Aussi, avant d’avaler mon petit déjeuner, j’avale les phrases d’un romancier catalan écrites en espagnol (castellano), extraites d’un roman dont le titre est puisé dans le début d’un vers de Raymond Queneau.
Non l’original « cette brume insensée », mais sa traduction.
Je lis, laissant aller, m’amusant des embrouillaminis dessinés par ce narrateur fictif, qui pour vivre, au sens littéral de gagner sa croûte, fait deux métiers à nul autre pareils.
1 Celui de « traducteur préalable », il prévoit les difficultés de traductions, qu’il envoie au traducteur vedette, dont le nom paraîtra sur la première page.
2 Celui de fournir des citations (son dada), toujours de manière subalterne, à un auteur « star » de la- littérature-qui- se-vend.
Bon, il est temps d’ouvrir mes volets parme, et d’éviter, le temps de refermer ma fenêtre, la bourrasque.
trente-sept
C’EST QUAND ON EST PERDU dans une forêt ou un texte touffu, que l’on fait appel à un souvenir heureux, une maxime, une citation, un instant précieux que l’on vécut comme une épiphanie.
Je sais bien que ce début fait un peu charabia mais je l’ai écrit.

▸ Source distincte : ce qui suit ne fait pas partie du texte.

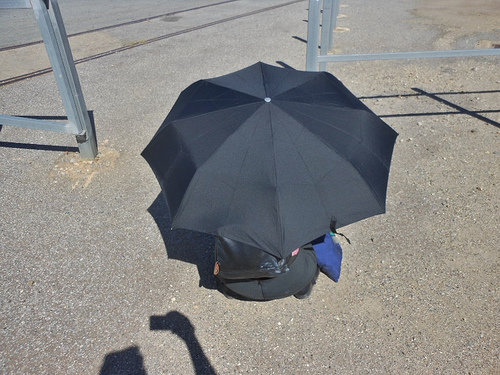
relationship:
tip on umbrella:
[239, 83, 292, 118] [189, 75, 329, 187]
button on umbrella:
[252, 80, 278, 116] [133, 55, 397, 255]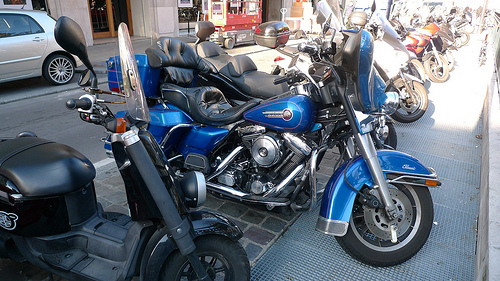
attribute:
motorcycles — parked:
[1, 1, 494, 280]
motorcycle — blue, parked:
[109, 28, 442, 269]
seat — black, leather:
[156, 34, 255, 128]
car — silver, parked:
[3, 8, 88, 88]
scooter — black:
[3, 19, 250, 280]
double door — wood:
[87, 2, 141, 43]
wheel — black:
[315, 152, 444, 264]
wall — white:
[470, 16, 500, 276]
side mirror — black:
[54, 18, 95, 90]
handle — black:
[62, 94, 91, 111]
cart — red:
[197, 2, 264, 33]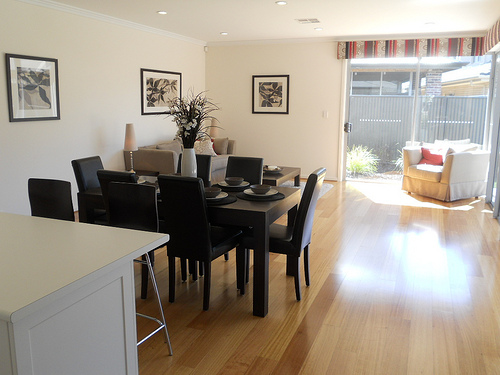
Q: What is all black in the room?
A: The table.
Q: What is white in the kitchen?
A: The counter.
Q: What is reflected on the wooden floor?
A: Sunlight.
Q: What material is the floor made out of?
A: Wood.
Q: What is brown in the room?
A: The floor.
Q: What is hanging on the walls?
A: Pictures.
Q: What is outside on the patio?
A: Tan chair.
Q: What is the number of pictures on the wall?
A: Three.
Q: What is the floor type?
A: Laminate wood.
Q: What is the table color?
A: Black.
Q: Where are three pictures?
A: On the wall.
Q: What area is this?
A: Dining area.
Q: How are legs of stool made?
A: Out of metal.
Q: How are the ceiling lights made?
A: Lights are recessed.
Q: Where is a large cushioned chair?
A: In front of sliding doors.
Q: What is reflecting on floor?
A: Sunlight.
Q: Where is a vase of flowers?
A: On dining table.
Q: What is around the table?
A: The dining chairs.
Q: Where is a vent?
A: In ceiling.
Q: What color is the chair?
A: Black.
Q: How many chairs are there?
A: 8.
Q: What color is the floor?
A: Brown.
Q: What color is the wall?
A: White.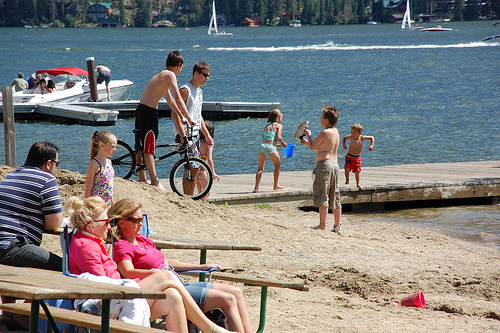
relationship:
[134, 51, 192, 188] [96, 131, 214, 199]
man on a bicycle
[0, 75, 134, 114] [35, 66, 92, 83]
boat with red canopy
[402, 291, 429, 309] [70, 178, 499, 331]
pail in sand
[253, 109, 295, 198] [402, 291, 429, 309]
girl holding pail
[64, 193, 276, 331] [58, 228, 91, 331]
lady sitting in a chair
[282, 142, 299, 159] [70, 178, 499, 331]
bucket in sand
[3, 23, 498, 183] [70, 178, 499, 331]
beach with sand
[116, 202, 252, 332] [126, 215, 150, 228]
woman wearing sunglasses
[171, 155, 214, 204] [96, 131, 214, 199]
wheel of bicycle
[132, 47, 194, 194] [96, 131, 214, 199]
boy riding bicycle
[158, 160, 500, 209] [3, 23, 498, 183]
boardwalk over water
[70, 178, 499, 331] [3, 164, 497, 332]
sand on beach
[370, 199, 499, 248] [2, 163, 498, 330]
water near sand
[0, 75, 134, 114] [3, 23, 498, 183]
boat on water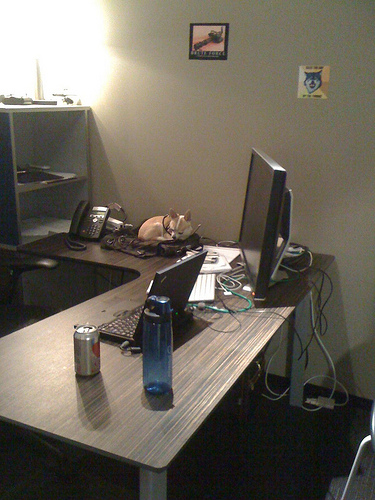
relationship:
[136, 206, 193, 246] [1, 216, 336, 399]
dog on desk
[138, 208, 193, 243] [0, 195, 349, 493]
dog on desk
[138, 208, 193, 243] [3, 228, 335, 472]
dog on desk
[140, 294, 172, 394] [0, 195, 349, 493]
bottle on desk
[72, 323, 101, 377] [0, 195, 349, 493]
can on desk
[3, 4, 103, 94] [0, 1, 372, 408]
sunlight on wall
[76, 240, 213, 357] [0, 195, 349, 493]
laptop on desk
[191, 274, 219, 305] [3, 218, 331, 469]
keyboard on wood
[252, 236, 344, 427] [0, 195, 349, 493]
cord on desk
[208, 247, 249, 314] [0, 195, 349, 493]
cord on desk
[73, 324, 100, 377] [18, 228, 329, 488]
can on desk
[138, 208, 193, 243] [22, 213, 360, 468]
dog on desk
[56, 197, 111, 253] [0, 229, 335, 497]
phone sitting on computer desk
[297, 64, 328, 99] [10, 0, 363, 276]
picture on wall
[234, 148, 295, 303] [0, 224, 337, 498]
computer on desk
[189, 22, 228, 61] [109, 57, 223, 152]
picture hanging on wall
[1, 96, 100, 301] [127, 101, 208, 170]
cabinet against wall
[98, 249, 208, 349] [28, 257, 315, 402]
laptop in foreground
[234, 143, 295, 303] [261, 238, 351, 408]
computer and electronic plugs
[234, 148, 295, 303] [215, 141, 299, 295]
computer computer screen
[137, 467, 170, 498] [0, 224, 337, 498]
leg of desk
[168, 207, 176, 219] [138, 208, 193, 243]
ear of dog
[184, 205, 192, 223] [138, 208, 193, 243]
ear of dog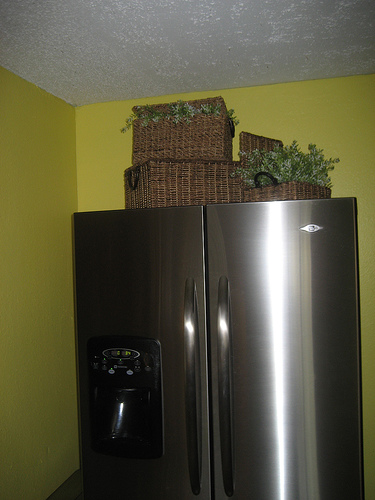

Et en l’écrivant, j’ai entendu « le mobile » qui m’annonçait un nouveau message :
Le romancier ne doit pas être un donneur de leçons, mais à partir de ce qu’il « détecte », poser
les bonnes questions. »
Je traduis de l’espagnol une phrase supposée dite par l’auteur « d’Orange Mécanique ».
-Gracias Enric, te contesto muy pronto. (Merci Henri, je te réponds bientôt)
Ça a été ma première idée d’un e-mail immédiat, mais réflexion faite, et compte tenu de la situation
brumeuse dans laquelle j’étais pris, j’ai ricoché vers mon vieux Queneau. (vieux comme un breuvage
qui s’améliore avec l’âge). Et, hasard des recherches, j’ai fait d’une pierre deux coups.
« Cette brume insensée où s’agitent des ombres, comment pourrais-je l’éclairer ? »
La phrase écrite par Raymond Queneau est mise en exergue par Georges Perec, W ou le souvenir d’enfance 1975, et par Enrique Vila-Matas, qui, de plus, a fait des trois premiers mots, le titre de son roman « Esta bruma insensata » 2019.